Aucun gouvernement démocratiquement élu au monde ne veut que sa population souffre de la majoration de commodités dites essentielles. On ose croire que le gouvernement MSM-ML ne souhaite aucunement une énième augmentation du prix des produits pétroliers. Évidemment, ni Pravind Jugnauth ni la STC n’ont de contrôle sur le prix de vente du pétrole sur le marché mondial. Encore que, si on se fie aux chiffres de la STC, le prix CIF du litre d’essence, à son arrivée au port, est de Rs 19,48. Ce sont l’Excise Duty de Rs 14,80, les différentes contributions, taxes, marges de profit des distributeurs et revendeurs, de même que la TVA qui amènent le prix à Rs 52. C’est à cette étape qu’un «caring government» aurait pu intervenir afin d’amortir le coup de massue porté à la tête du consommateur. En ramenant l’Excise Duty à la baisse, par exemple. De ce fait, le coup de pompe guette le Mauricien, son dos n’étant plus aussi large qu’avant.

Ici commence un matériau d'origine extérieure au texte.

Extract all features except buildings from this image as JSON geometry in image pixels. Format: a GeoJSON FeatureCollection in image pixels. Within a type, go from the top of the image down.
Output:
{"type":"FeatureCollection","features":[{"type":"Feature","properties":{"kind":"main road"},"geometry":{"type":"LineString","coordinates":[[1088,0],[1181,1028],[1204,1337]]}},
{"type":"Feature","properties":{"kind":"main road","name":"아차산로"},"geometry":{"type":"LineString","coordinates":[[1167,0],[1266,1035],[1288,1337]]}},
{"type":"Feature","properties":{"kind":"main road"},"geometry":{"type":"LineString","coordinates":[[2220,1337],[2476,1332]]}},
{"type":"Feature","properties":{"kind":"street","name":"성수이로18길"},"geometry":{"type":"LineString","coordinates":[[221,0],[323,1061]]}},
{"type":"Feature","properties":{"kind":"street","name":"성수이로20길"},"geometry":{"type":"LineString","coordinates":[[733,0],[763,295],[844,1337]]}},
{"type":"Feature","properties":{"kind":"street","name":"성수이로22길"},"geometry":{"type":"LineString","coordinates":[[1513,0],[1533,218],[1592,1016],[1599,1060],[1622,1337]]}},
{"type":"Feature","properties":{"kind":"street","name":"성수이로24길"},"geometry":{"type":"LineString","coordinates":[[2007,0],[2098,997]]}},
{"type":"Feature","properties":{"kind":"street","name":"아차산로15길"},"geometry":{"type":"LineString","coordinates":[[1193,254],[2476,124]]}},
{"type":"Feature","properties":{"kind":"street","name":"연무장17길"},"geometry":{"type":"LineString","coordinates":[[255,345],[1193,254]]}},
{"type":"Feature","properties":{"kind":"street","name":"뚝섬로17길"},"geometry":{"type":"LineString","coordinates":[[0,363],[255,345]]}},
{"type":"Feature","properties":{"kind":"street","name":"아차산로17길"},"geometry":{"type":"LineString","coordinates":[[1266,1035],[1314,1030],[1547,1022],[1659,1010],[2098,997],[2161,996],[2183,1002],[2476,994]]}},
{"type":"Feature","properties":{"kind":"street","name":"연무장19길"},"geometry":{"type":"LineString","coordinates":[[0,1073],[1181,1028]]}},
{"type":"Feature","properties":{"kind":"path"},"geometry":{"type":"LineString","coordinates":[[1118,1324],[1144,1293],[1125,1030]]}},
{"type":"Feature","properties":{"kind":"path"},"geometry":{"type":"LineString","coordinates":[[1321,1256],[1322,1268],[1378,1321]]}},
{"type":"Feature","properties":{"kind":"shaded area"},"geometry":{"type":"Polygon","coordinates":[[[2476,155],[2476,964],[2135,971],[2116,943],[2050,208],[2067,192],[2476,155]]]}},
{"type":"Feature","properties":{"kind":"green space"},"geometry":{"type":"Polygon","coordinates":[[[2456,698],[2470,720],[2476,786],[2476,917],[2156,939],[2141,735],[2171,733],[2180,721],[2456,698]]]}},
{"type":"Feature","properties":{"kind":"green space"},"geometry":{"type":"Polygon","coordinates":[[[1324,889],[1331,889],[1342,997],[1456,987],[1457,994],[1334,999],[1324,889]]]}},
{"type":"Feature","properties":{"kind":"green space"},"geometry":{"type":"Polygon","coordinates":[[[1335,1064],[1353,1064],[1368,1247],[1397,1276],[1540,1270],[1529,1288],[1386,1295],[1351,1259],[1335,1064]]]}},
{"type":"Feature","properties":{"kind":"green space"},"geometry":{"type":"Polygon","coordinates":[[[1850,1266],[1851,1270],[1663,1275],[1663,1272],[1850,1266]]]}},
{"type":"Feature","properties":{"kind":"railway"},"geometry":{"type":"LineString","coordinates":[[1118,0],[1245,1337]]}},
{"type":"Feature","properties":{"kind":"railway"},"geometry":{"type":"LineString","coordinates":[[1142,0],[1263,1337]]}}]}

Et maintenant, on fait quoi ? Le peuple gronde. Ce n’est pas encore une révolution mais la révolte n’est pas loin. Des mouvements de mécontentement citoyen font entendre leur voix. Certains ont même parlé de bloquer les routes d’accès à la capitale, en signe de protestation contre les augmentations. Une pression citoyenne, en vue de faire le gouvernement revenir à de meilleurs sentiments. Ces personnes ont dû, néanmoins, aller s’expliquer devant la police. Cela va-t-il refroidir leurs ardeurs et celles d’autres contestataires ? Les Mauriciens, en général, ne descendent plus dans la rue depuis des années. Les rares citoyens qui le font, de temps à autre, sont trop marginalisés pour que la mouvance de protestation se mue en contestation de masse. Et c’est sur cela que nos dirigeants politiques comptent pour nous imposer le tramway et autres mesures impopulaires, en veux-tu, en voilà ! Le Mauricien râle un peu mais fini par rentrer dans les rangs...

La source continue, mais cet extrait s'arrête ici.